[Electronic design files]
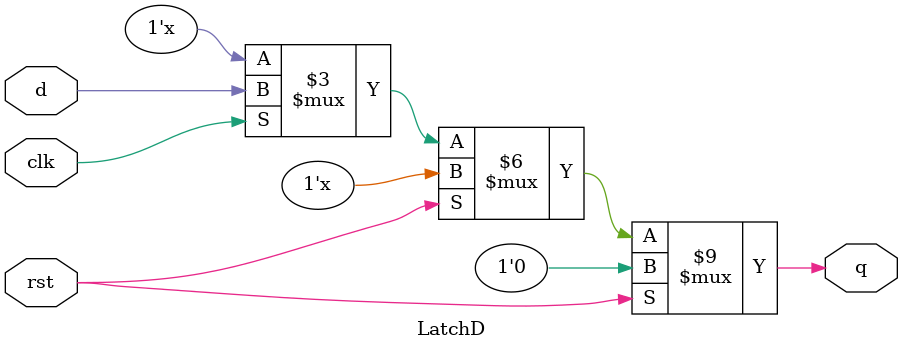
<source format=v>
module LatchD (input d,clk,rst,output reg q);

always @(clk,d)
	if(rst) 
		q=1'b0;
	else	
		if(clk) q = d;
endmodule

</source>
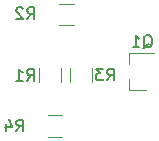
<source format=gbr>
G04 #@! TF.GenerationSoftware,KiCad,Pcbnew,(5.0.1)-3*
G04 #@! TF.CreationDate,2020-05-06T09:10:13+03:00*
G04 #@! TF.ProjectId,VienaTranPastiprinatajs,5669656E615472616E50617374697072,rev?*
G04 #@! TF.SameCoordinates,Original*
G04 #@! TF.FileFunction,Legend,Bot*
G04 #@! TF.FilePolarity,Positive*
%FSLAX46Y46*%
G04 Gerber Fmt 4.6, Leading zero omitted, Abs format (unit mm)*
G04 Created by KiCad (PCBNEW (5.0.1)-3) date 06-May-20 9:10:13 AM*
%MOMM*%
%LPD*%
G01*
G04 APERTURE LIST*
%ADD10C,0.120000*%
%ADD11C,0.150000*%
G04 APERTURE END LIST*
D10*
G04 #@! TO.C,Q1*
X101460000Y-51080000D02*
X102920000Y-51080000D01*
X101460000Y-47920000D02*
X103620000Y-47920000D01*
X101460000Y-47920000D02*
X101460000Y-48850000D01*
X101460000Y-51080000D02*
X101460000Y-50150000D01*
G04 #@! TO.C,R1*
X95710000Y-50422064D02*
X95710000Y-49217936D01*
X93890000Y-50422064D02*
X93890000Y-49217936D01*
G04 #@! TO.C,R2*
X95597936Y-43740000D02*
X96802064Y-43740000D01*
X95597936Y-45560000D02*
X96802064Y-45560000D01*
G04 #@! TO.C,R3*
X98340000Y-50422064D02*
X98340000Y-49217936D01*
X96520000Y-50422064D02*
X96520000Y-49217936D01*
G04 #@! TO.C,R4*
X95822064Y-53210000D02*
X94617936Y-53210000D01*
X95822064Y-55030000D02*
X94617936Y-55030000D01*
G04 #@! TO.C,Q1*
D11*
X102685238Y-47537619D02*
X102780476Y-47490000D01*
X102875714Y-47394761D01*
X103018571Y-47251904D01*
X103113809Y-47204285D01*
X103209047Y-47204285D01*
X103161428Y-47442380D02*
X103256666Y-47394761D01*
X103351904Y-47299523D01*
X103399523Y-47109047D01*
X103399523Y-46775714D01*
X103351904Y-46585238D01*
X103256666Y-46490000D01*
X103161428Y-46442380D01*
X102970952Y-46442380D01*
X102875714Y-46490000D01*
X102780476Y-46585238D01*
X102732857Y-46775714D01*
X102732857Y-47109047D01*
X102780476Y-47299523D01*
X102875714Y-47394761D01*
X102970952Y-47442380D01*
X103161428Y-47442380D01*
X101780476Y-47442380D02*
X102351904Y-47442380D01*
X102066190Y-47442380D02*
X102066190Y-46442380D01*
X102161428Y-46585238D01*
X102256666Y-46680476D01*
X102351904Y-46728095D01*
G04 #@! TO.C,R1*
X92866666Y-50272380D02*
X93200000Y-49796190D01*
X93438095Y-50272380D02*
X93438095Y-49272380D01*
X93057142Y-49272380D01*
X92961904Y-49320000D01*
X92914285Y-49367619D01*
X92866666Y-49462857D01*
X92866666Y-49605714D01*
X92914285Y-49700952D01*
X92961904Y-49748571D01*
X93057142Y-49796190D01*
X93438095Y-49796190D01*
X91914285Y-50272380D02*
X92485714Y-50272380D01*
X92200000Y-50272380D02*
X92200000Y-49272380D01*
X92295238Y-49415238D01*
X92390476Y-49510476D01*
X92485714Y-49558095D01*
G04 #@! TO.C,R2*
X92876666Y-45062380D02*
X93210000Y-44586190D01*
X93448095Y-45062380D02*
X93448095Y-44062380D01*
X93067142Y-44062380D01*
X92971904Y-44110000D01*
X92924285Y-44157619D01*
X92876666Y-44252857D01*
X92876666Y-44395714D01*
X92924285Y-44490952D01*
X92971904Y-44538571D01*
X93067142Y-44586190D01*
X93448095Y-44586190D01*
X92495714Y-44157619D02*
X92448095Y-44110000D01*
X92352857Y-44062380D01*
X92114761Y-44062380D01*
X92019523Y-44110000D01*
X91971904Y-44157619D01*
X91924285Y-44252857D01*
X91924285Y-44348095D01*
X91971904Y-44490952D01*
X92543333Y-45062380D01*
X91924285Y-45062380D01*
G04 #@! TO.C,R3*
X99626666Y-50252380D02*
X99960000Y-49776190D01*
X100198095Y-50252380D02*
X100198095Y-49252380D01*
X99817142Y-49252380D01*
X99721904Y-49300000D01*
X99674285Y-49347619D01*
X99626666Y-49442857D01*
X99626666Y-49585714D01*
X99674285Y-49680952D01*
X99721904Y-49728571D01*
X99817142Y-49776190D01*
X100198095Y-49776190D01*
X99293333Y-49252380D02*
X98674285Y-49252380D01*
X99007619Y-49633333D01*
X98864761Y-49633333D01*
X98769523Y-49680952D01*
X98721904Y-49728571D01*
X98674285Y-49823809D01*
X98674285Y-50061904D01*
X98721904Y-50157142D01*
X98769523Y-50204761D01*
X98864761Y-50252380D01*
X99150476Y-50252380D01*
X99245714Y-50204761D01*
X99293333Y-50157142D01*
G04 #@! TO.C,R4*
X91956666Y-54562380D02*
X92290000Y-54086190D01*
X92528095Y-54562380D02*
X92528095Y-53562380D01*
X92147142Y-53562380D01*
X92051904Y-53610000D01*
X92004285Y-53657619D01*
X91956666Y-53752857D01*
X91956666Y-53895714D01*
X92004285Y-53990952D01*
X92051904Y-54038571D01*
X92147142Y-54086190D01*
X92528095Y-54086190D01*
X91099523Y-53895714D02*
X91099523Y-54562380D01*
X91337619Y-53514761D02*
X91575714Y-54229047D01*
X90956666Y-54229047D01*
G04 #@! TD*
M02*

</source>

EXERCISE BRIEF> Word for word, restate the lines of the data above that fall between the line holding "X93438095Y-49796190D01*" and the line holding "X91971904Y-44157619D01*", inclusive, and no other lines.

ANSWER BOX>
X93438095Y-49796190D01*
X91914285Y-50272380D02*
X92485714Y-50272380D01*
X92200000Y-50272380D02*
X92200000Y-49272380D01*
X92295238Y-49415238D01*
X92390476Y-49510476D01*
X92485714Y-49558095D01*
G04 #@! TO.C,R2*
X92876666Y-45062380D02*
X93210000Y-44586190D01*
X93448095Y-45062380D02*
X93448095Y-44062380D01*
X93067142Y-44062380D01*
X92971904Y-44110000D01*
X92924285Y-44157619D01*
X92876666Y-44252857D01*
X92876666Y-44395714D01*
X92924285Y-44490952D01*
X92971904Y-44538571D01*
X93067142Y-44586190D01*
X93448095Y-44586190D01*
X92495714Y-44157619D02*
X92448095Y-44110000D01*
X92352857Y-44062380D01*
X92114761Y-44062380D01*
X92019523Y-44110000D01*
X91971904Y-44157619D01*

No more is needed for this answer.